Customary Settlements
     The precise issue the court faces is whether or not it is proper for the court to intervene in the normally non-adversarial Chuukese traditional apology and settlement system.  In this case there has never been a traditional apology and settlement offered by the defendants.  The plaintiffs seek to have the court award them the compensation or "chapen awofich" they believe they would be entitled to if there had in fact been a traditional apology and settlement.

     All court decisions are required by the state constitution to be "consistent with this Constitution, local traditions and customs . .  . ."  Chk. Const. art. VII, 14.  Thus the questions becomes:  Would it be consistent with local tradition and custom for the court to intervene in the traditional settlement system in the manner suggested by plaintiffs?  The burden is on the plaintiff to demonstrate the consistency of the action they seek in court with customary law.

     At trial the plaintiffs called Chief Kintoki Joseph as their expert witness.  Chief Kintoki is well known and recognized as an expert in traditional matters and has testified many times as an expert.

     He testified in this case that it is not the role of the court to order compensation in the traditional system, if none has been offered by the defendants.  This is because the traditional apology and settlement system is non-adversarial and the compensation aspect of the traditional settlement is secondary to restoring harmony in the community.  Chief Kintoki emphasized there is no set amount of compensation, as "money is not going to buy the life."  Rather the compensation is based on how the victims family feels and how much the other side wants to give to bring the community back into harmony.  The amount of compensation is reached by negotiation not outside coercion and is but a part of the process.  The family of the wrong doer must initiate the apology to show that they are sorry and to open their hearts.  If the responsible ones are forced into providing compensation then it destroys the voluntary nature of the act of making peace.  Thus the whole point of the traditional apology and

[7 FSM Intrm. 291]

settlement is lost.

     It is not a matter of the court not having the power to do what the plaintiffs seek, rather what they seek is not consistent with the local tradition and custom.  The constitution requires that court decisions be consistent with the custom and the order which plaintiffs seek is not.  Thus the court should not order compensation in the situation where the defendants have refused to do so voluntarily.

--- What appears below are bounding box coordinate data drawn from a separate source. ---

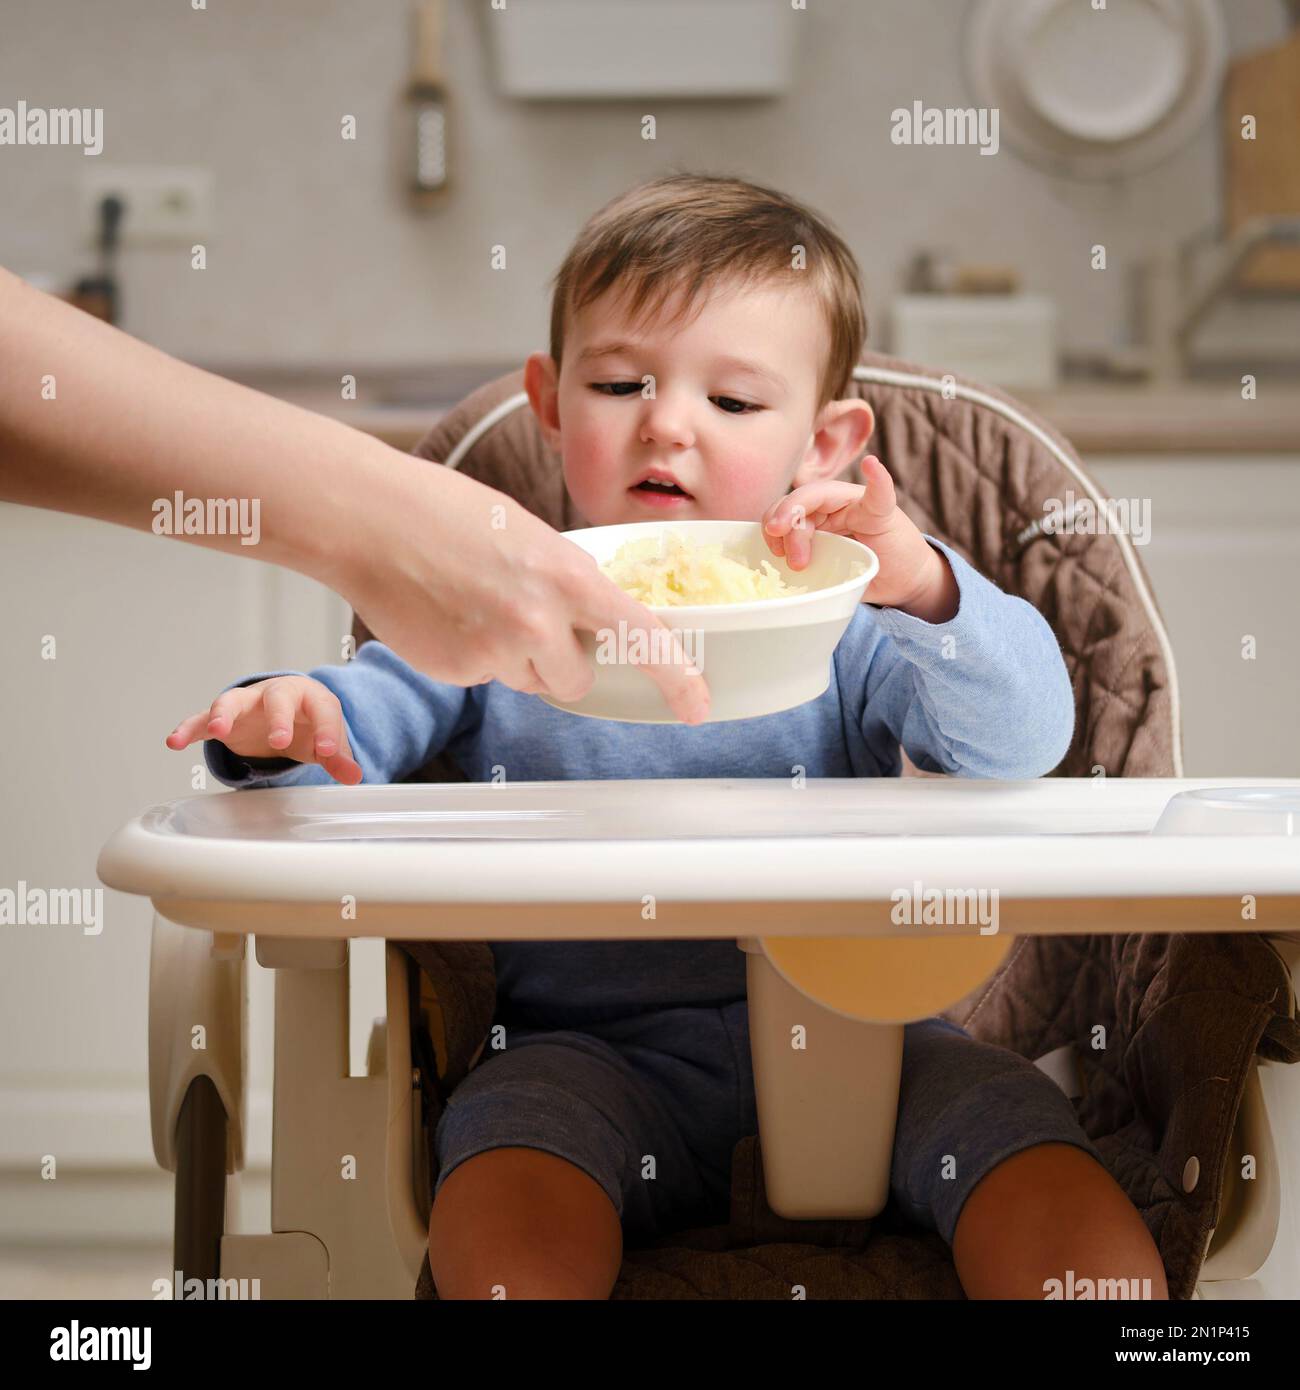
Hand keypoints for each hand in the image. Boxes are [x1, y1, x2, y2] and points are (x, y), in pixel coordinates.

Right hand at [166, 676, 363, 784]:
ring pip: (233, 702)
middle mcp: (278, 694)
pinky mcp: (224, 717)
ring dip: (224, 715)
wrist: (286, 706)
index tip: (327, 753)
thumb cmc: (309, 723)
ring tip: (217, 732)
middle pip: (278, 699)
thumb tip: (355, 778)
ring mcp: (248, 704)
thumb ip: (337, 758)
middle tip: (279, 740)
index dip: (326, 731)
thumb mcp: (326, 739)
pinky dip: (188, 729)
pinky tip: (174, 742)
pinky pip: (201, 719)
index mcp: (310, 698)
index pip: (322, 710)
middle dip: (278, 718)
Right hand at [331, 464, 711, 722]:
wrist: (371, 520)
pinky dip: (473, 657)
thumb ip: (568, 582)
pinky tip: (448, 616)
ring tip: (477, 607)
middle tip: (523, 617)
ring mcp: (495, 651)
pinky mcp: (457, 671)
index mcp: (567, 575)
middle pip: (577, 679)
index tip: (699, 703)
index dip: (675, 674)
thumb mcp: (530, 536)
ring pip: (530, 682)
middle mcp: (537, 619)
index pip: (639, 636)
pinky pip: (486, 679)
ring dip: (516, 660)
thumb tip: (591, 622)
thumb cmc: (446, 514)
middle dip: (560, 661)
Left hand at [760, 455, 957, 621]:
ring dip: (802, 519)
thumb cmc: (864, 578)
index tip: (772, 549)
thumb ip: (807, 570)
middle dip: (786, 523)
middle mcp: (835, 507)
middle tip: (788, 559)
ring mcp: (859, 505)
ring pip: (822, 495)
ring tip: (801, 560)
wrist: (904, 584)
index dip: (774, 520)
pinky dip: (877, 480)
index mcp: (819, 520)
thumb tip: (774, 588)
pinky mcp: (885, 512)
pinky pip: (879, 493)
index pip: (789, 509)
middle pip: (800, 501)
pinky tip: (872, 466)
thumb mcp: (827, 576)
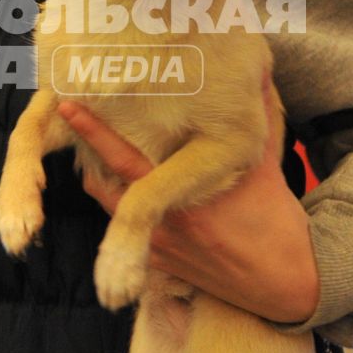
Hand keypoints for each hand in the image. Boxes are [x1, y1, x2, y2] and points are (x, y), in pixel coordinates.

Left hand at [57, 71, 320, 322]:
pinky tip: (130, 191)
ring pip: (110, 207)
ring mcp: (157, 248)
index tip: (69, 106)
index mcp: (185, 197)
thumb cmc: (274, 219)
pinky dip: (122, 209)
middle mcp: (162, 224)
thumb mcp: (265, 165)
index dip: (94, 132)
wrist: (282, 280)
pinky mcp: (159, 266)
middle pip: (102, 185)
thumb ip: (259, 115)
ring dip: (106, 181)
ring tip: (104, 155)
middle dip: (91, 157)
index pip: (124, 159)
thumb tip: (261, 71)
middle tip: (84, 126)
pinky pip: (126, 232)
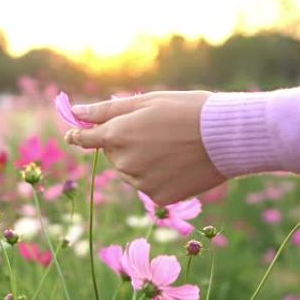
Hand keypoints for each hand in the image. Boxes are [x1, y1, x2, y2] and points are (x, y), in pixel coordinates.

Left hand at [64, 91, 226, 204]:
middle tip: (156, 130)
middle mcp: (125, 161)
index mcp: (118, 134)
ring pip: (130, 171)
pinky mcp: (158, 197)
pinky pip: (148, 186)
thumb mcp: (147, 101)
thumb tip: (76, 112)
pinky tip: (178, 164)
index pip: (86, 138)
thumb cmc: (187, 110)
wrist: (226, 137)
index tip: (74, 134)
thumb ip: (107, 110)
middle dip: (126, 142)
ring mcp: (141, 182)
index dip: (79, 135)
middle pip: (114, 154)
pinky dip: (158, 176)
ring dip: (142, 160)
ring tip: (172, 147)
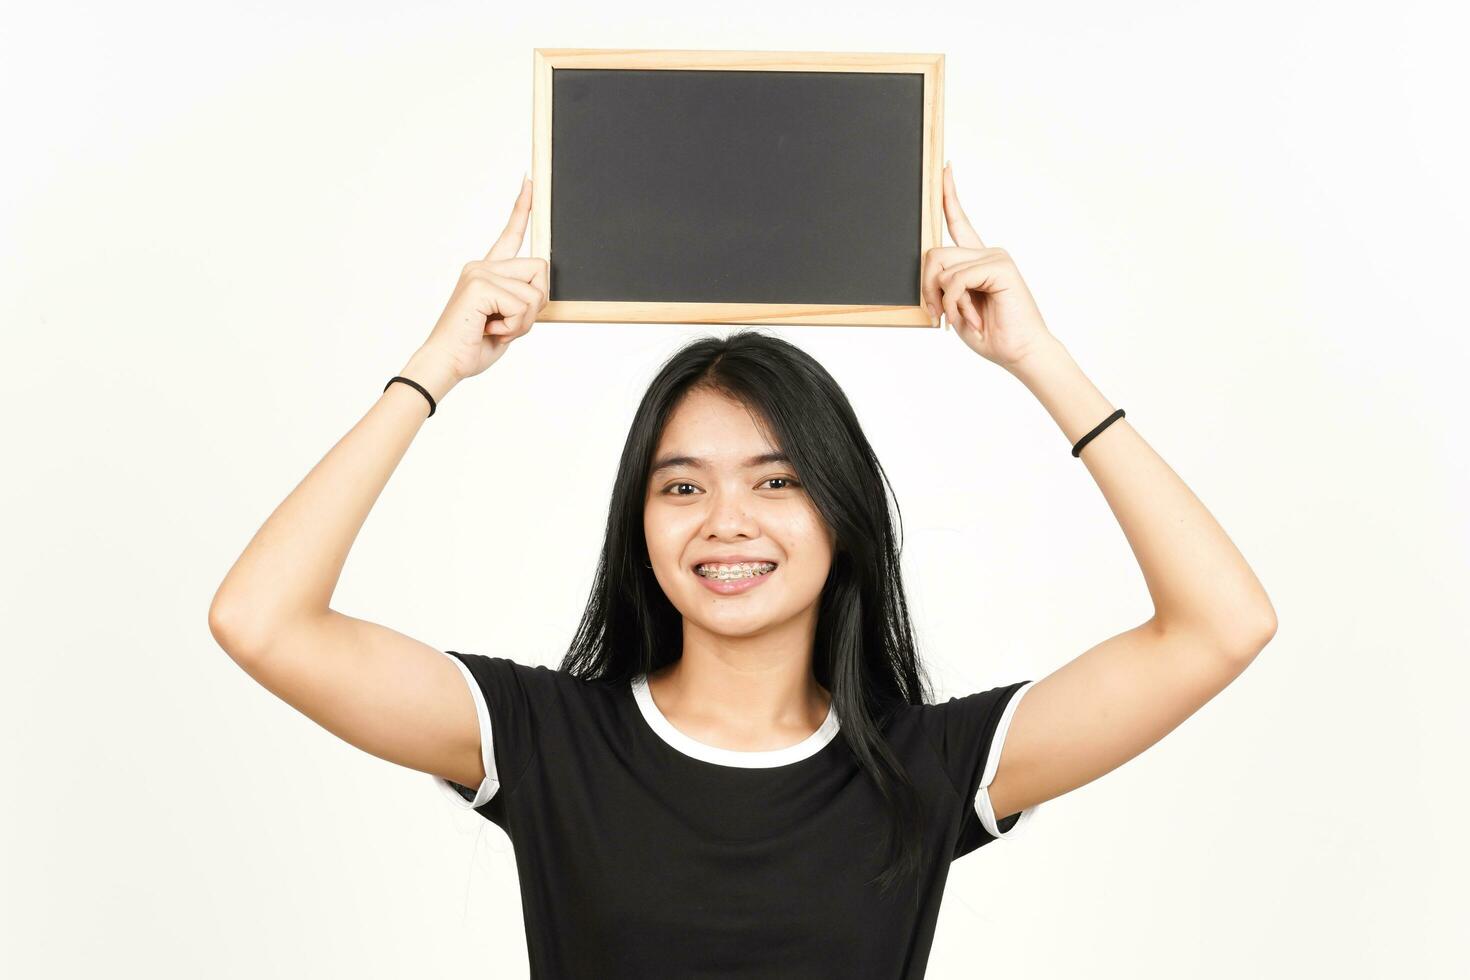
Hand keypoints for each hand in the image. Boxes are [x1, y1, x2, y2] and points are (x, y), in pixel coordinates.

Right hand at [419, 175, 547, 381]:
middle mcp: (482, 266)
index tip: (529, 181)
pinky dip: (515, 326)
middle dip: (537, 303)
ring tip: (496, 329)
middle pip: (541, 268)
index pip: (510, 234)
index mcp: (487, 272)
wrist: (445, 364)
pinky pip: (523, 304)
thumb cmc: (471, 347)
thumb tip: (541, 290)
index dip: (522, 208)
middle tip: (508, 324)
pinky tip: (490, 330)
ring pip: (536, 290)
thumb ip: (521, 302)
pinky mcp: (480, 284)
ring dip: (525, 320)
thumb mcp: (507, 322)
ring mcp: (480, 272)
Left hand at [922, 162, 1055, 370]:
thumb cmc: (991, 334)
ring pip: (942, 266)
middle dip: (927, 287)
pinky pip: (956, 278)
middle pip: (934, 253)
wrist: (1020, 353)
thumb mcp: (955, 308)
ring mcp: (995, 257)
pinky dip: (955, 303)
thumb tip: (928, 267)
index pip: (959, 221)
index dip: (949, 195)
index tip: (945, 168)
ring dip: (943, 300)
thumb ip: (942, 284)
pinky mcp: (1000, 266)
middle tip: (937, 315)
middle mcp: (987, 253)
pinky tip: (971, 318)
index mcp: (976, 261)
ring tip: (961, 319)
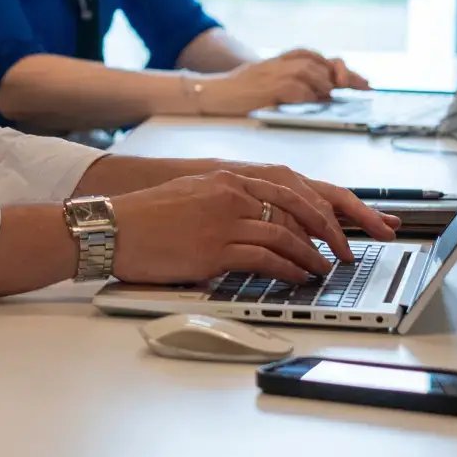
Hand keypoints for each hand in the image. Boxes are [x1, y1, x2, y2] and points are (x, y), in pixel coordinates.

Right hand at [109, 168, 395, 285]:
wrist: (112, 227)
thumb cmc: (143, 217)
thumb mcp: (189, 195)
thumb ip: (224, 202)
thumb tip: (255, 222)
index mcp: (225, 178)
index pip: (289, 189)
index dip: (322, 209)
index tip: (339, 224)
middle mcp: (230, 195)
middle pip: (299, 211)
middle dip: (330, 232)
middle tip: (345, 250)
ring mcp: (224, 222)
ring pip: (287, 237)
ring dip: (312, 257)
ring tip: (323, 269)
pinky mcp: (216, 250)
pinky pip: (267, 260)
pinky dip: (290, 271)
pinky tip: (298, 278)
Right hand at [197, 49, 368, 115]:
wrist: (209, 93)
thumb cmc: (236, 92)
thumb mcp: (264, 82)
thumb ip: (290, 83)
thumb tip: (324, 93)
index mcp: (277, 61)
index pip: (312, 55)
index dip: (338, 66)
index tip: (362, 82)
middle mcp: (276, 63)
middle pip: (316, 62)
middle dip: (339, 76)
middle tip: (357, 90)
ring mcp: (271, 73)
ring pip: (309, 72)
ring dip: (323, 86)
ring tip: (326, 99)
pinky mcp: (266, 88)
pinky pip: (295, 88)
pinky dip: (307, 95)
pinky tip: (310, 103)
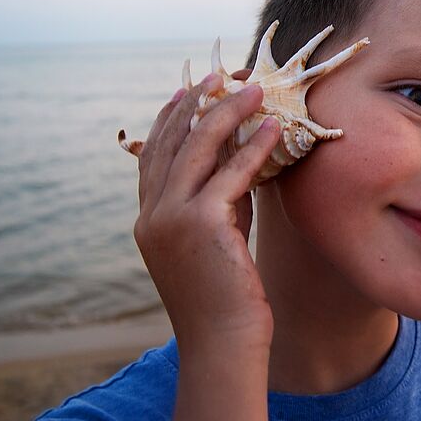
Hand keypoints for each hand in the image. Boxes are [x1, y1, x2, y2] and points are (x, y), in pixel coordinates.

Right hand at [133, 68, 279, 345]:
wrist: (223, 344)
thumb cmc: (226, 296)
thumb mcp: (216, 240)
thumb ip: (221, 201)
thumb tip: (241, 161)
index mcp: (148, 219)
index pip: (154, 157)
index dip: (169, 120)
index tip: (187, 91)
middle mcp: (152, 214)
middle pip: (171, 143)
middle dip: (196, 104)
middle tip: (217, 76)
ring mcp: (171, 218)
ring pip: (198, 149)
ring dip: (226, 112)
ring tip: (251, 87)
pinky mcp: (201, 224)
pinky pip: (231, 173)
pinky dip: (253, 145)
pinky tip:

     It is unfortunate that a traditional apology and settlement has not been accomplished in this matter.  As Chief Kintoki stated the defendants have brought great shame upon themselves and their lineages.  They have also shamed the plaintiffs by showing a lack of respect for their feelings for the loss of their son.  Since the defendants have thus far refused to ease the pain of the plaintiffs, the wound remains open and the blood of the victim remains uncovered.  As Chief Kintoki said if the situation remains unresolved then evil remains among the people and death may visit again.

Judgment
     Based on the foregoing findings of fact and conclusions of law the court now enters judgment as follows.  It is

     Ordered, Adjudged and Decreed that the plaintiffs take nothing on their original cause of action seeking an award of compensation as if a traditional apology and settlement had been initiated and entered into by the defendants as such a decision would not be consistent with the local tradition and custom.  It is further

     Ordered that the plaintiffs' Motion to Amend their complaint to allege a second cause of action based upon the wrongful death statute is hereby denied.  And it is further

     Ordered that no costs are awarded to any party.